Distance(km) = Speed(km/s) * 60 min/sec * 6 min
plus/minus
Distance(km) = 60 min/sec * 6 min * Thrust/100
(or the acceleration vector simplified to: Distance(km) = 3.6 * Thrust)

For added simplicity, I like the High Guard vector model, but it hurts the brain a bit sometimes to see how a battle might take place sometimes. For example, consider a thrust 3 ship that has accelerated for an hour has added 3 thrust (30 m/s) to its speed 3,600 times. Its moving at 10,800 thrust points in one vector or 108 km/s (38,800 kms in one 6 minute game round). At this point if another ship isn't going a similar speed on the same vector, not much fighting could happen. For a stationary object, the ship would go from a very long distance to adjacent in 1 round to a very long distance in round 2 and then they would be 70,000km or more apart (distant)! Or if this hour was spent thrusting to get to the safe jump distance away from a planet (which takes about 2.26 hours at thrust 3 from a 10,000 km planet) and another ship was thrusting in towards the planet after jumping to the sector, they would be going at similar speeds but in opposite directions - maybe just one round of combat with no chance of turning the ship around (it would take an hour just to stop going the opposite direction).

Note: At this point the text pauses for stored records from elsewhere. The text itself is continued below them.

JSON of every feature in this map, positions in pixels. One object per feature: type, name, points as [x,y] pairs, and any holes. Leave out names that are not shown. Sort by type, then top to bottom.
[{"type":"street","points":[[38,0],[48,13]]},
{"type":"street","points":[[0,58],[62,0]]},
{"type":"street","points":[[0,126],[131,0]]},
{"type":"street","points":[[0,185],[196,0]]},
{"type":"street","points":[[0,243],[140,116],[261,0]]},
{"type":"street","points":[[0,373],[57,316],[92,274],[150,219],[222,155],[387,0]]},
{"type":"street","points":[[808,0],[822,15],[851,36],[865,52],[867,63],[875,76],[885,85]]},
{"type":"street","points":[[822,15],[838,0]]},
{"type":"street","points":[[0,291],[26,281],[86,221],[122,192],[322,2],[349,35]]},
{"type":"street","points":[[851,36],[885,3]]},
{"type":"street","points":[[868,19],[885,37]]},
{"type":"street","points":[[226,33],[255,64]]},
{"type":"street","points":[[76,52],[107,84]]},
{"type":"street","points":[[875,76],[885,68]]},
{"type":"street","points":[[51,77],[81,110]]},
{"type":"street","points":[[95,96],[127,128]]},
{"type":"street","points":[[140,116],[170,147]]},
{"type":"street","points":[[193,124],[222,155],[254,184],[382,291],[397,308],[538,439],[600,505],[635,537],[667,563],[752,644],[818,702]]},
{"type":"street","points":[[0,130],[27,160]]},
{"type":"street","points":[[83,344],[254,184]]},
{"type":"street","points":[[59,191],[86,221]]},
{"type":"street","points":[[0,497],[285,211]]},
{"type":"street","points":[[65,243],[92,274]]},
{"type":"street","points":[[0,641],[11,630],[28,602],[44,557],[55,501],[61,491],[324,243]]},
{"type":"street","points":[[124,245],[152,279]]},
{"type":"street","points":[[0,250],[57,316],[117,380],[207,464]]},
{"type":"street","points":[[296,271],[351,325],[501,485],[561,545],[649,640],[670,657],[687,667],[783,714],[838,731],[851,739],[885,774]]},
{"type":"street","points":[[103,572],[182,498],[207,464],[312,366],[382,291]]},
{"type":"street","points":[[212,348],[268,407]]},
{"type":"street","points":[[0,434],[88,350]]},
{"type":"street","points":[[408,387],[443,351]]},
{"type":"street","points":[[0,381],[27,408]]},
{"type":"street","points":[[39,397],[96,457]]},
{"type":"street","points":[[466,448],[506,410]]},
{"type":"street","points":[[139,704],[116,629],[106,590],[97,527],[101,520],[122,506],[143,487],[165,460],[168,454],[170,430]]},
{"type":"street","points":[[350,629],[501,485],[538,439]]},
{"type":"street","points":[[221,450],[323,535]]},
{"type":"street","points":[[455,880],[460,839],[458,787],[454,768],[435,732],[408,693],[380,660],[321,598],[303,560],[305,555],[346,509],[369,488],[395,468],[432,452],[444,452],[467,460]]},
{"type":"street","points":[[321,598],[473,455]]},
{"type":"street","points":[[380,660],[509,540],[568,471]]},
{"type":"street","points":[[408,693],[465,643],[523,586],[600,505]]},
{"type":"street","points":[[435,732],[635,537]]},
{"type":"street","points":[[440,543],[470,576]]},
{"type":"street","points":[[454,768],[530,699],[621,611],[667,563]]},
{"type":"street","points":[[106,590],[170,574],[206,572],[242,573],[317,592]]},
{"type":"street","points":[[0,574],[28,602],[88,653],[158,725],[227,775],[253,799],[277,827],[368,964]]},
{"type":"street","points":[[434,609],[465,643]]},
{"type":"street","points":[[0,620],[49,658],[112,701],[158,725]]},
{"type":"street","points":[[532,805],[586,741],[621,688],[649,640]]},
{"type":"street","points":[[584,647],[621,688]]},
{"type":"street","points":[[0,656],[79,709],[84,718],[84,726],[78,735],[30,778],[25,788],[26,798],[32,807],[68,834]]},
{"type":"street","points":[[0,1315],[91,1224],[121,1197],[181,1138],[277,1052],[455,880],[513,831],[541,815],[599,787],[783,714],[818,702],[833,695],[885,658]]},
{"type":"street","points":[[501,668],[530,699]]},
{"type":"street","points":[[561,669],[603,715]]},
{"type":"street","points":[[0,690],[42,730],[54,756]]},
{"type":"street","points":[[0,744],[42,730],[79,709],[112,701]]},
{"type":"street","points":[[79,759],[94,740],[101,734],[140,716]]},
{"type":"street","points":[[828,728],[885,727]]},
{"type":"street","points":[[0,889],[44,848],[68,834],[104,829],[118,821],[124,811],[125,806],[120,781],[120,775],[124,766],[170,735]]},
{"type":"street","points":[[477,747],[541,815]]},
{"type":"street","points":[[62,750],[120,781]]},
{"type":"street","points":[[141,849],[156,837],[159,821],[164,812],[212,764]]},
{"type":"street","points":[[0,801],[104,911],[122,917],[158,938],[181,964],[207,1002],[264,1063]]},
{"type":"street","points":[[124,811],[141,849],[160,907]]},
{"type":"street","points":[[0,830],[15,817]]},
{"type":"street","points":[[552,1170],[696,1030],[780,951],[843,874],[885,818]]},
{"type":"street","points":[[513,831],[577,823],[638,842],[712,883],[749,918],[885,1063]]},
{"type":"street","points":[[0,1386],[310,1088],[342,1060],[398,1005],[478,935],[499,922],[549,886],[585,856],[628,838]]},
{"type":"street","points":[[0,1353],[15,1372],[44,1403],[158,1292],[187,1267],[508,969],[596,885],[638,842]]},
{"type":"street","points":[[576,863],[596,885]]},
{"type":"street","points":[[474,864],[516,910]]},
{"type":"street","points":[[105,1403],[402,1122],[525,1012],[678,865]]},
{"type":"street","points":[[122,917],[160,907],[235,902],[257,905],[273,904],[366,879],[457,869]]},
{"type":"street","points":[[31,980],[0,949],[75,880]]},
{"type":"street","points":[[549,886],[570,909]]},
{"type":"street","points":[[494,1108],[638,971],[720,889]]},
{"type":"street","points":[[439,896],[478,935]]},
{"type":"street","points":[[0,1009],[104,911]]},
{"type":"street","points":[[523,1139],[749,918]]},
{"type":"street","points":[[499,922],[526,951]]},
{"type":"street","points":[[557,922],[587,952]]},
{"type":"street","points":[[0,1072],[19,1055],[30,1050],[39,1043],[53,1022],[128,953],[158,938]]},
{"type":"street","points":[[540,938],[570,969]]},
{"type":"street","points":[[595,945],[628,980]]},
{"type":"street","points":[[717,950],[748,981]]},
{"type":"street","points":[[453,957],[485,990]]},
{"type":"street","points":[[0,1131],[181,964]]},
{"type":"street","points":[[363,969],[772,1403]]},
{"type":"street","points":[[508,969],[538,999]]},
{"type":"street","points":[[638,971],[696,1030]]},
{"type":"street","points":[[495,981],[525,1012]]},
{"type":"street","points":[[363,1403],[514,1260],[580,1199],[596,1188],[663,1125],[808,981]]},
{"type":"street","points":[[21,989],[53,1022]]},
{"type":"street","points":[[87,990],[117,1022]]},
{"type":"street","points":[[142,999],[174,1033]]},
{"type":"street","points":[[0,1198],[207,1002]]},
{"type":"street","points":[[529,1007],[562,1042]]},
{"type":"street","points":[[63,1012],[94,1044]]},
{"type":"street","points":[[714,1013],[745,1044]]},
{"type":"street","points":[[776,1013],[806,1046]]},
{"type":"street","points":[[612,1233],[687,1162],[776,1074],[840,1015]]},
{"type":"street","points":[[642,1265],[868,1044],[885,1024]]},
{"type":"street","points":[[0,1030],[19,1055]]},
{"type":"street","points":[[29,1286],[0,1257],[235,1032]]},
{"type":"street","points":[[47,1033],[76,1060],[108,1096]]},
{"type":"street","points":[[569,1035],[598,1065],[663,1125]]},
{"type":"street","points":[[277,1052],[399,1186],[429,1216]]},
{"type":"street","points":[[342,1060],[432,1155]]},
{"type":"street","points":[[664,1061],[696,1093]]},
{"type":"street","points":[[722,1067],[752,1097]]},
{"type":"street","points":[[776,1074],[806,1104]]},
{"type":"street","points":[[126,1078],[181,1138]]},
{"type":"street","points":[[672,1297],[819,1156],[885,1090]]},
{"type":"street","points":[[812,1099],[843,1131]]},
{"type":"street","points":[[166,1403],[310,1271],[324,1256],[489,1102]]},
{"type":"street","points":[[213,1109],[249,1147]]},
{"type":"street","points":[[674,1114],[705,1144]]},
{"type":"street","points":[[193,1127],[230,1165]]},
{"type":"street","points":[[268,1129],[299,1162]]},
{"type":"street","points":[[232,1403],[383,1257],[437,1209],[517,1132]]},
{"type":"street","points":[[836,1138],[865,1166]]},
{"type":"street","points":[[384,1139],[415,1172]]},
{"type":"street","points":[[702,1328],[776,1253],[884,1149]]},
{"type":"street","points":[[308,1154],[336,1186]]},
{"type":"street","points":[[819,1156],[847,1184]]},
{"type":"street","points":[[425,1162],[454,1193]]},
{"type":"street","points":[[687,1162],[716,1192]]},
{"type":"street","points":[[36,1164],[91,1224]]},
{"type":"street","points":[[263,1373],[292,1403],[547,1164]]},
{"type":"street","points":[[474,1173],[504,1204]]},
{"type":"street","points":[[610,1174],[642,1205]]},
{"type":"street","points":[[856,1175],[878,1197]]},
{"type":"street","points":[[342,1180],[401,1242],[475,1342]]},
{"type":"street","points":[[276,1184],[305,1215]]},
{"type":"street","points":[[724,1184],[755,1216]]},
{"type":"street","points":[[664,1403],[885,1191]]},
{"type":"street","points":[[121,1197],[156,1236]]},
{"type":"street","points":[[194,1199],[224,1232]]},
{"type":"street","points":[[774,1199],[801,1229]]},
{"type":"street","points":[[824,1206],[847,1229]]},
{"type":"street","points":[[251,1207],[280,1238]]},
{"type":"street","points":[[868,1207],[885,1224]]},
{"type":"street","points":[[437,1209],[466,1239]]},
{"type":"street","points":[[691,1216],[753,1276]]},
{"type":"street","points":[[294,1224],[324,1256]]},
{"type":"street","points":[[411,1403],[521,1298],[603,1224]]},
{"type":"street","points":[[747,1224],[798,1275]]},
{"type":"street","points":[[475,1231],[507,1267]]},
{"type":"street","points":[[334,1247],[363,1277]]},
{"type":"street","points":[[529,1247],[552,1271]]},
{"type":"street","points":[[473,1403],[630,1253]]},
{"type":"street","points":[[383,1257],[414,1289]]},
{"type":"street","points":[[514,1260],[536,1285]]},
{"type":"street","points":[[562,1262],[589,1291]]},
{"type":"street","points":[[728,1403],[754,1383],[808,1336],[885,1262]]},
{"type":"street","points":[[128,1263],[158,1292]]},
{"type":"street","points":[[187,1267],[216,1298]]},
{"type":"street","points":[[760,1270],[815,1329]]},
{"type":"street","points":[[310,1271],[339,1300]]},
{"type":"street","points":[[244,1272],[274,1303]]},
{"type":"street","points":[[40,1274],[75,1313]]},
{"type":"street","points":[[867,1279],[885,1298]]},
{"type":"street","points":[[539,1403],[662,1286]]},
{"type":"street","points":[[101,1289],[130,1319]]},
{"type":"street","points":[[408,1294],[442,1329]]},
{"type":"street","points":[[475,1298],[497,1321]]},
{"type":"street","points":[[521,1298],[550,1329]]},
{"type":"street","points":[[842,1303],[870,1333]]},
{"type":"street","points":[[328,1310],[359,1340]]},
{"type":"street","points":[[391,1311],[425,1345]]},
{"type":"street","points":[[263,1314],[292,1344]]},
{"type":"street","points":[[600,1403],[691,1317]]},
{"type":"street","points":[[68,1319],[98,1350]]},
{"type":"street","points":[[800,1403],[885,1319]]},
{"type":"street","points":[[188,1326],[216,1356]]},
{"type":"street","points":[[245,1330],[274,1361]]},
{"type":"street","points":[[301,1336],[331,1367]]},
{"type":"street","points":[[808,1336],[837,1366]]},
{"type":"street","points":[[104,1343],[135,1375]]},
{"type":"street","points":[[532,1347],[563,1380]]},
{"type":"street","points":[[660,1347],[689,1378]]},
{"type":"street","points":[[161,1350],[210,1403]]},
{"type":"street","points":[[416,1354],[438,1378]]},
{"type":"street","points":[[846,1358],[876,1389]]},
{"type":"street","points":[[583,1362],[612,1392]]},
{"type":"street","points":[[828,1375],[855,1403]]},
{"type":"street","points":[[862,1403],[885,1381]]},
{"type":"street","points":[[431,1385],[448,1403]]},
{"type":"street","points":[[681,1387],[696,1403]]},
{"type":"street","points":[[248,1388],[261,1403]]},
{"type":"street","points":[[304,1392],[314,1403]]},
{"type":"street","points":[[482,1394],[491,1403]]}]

Anyway, these formulas get convaluted when people bring in AUs or use days instead of seconds, or don't convert m to kms or use the correct gravity of earth as a g, being 9.8065 meters per second per second instead of the rounded off 10 m/s^2 that the game uses. I like the formula stated in seconds for time - I can convert from there - and distance being in kms.
 
Tigleth Pilisar said:
At this point if another ship isn't going a similar speed on the same vector, not much fighting could happen. For a stationary object, the ship would go from a very long distance to adjacent in 1 round to a very long distance in round 2 and then they would be 70,000km or more apart (distant)!

This is probably how many battles would be fought depending on the squadron/ship types.

There is probably something similar to this theory for spaceship combt in the TU.

http://en.wikipedia.org/wiki/Energy-Maneuverability_theory
 
Tigleth Pilisar said:
Its moving at 10,800 thrust points in one vector or 108 km/s (38,800 kms in one 6 minute game round). At this point if another ship isn't going a similar speed on the same vector, not much fighting could happen.

Jack Campbell's The Lost Fleet: Valiant describes several fleet battles where the combatants basically zip past each other at crazy velocities and computers fire at each other because the time the targets are in range is so short that people can't do it. Then they make big lazy arcs in space and zip past each other again... pretty cool book, and one of a series of four I think.

Also, GURPS:Spaceships has variable-length space combat rounds, from 20-second turns up to 10-minute turns, based on acceleration and range to target. I'm playing around with this idea IMTU and I'm liking it a lot - the tension can really ratchet up as those turn lengths get shorter and shorter...
 
Jack Campbell's The Lost Fleet: Valiant describes several fleet battles where the combatants basically zip past each other at crazy velocities and computers fire at each other because the time the targets are in range is so short that people can't do it. Then they make big lazy arcs in space and zip past each other again... pretty cool book, and one of a series of four I think.

Fovean, Jack Cambell's books are a MUST READ. The series is six books:

DAUNTLESS
FEARLESS
COURAGEOUS
VALIANT (the fourth book)
RELENTLESS
VICTORIUS

About 1800 pages in all. I couldn't put it down! I'd start at the beginning though although he makes it so you could start at any book. I also liked the idea of how light time was taken into account to recognize that positions only reflected where things were when the light from their position was sent. For far distances, this leads to tactical display lags the farther ships are away from each other.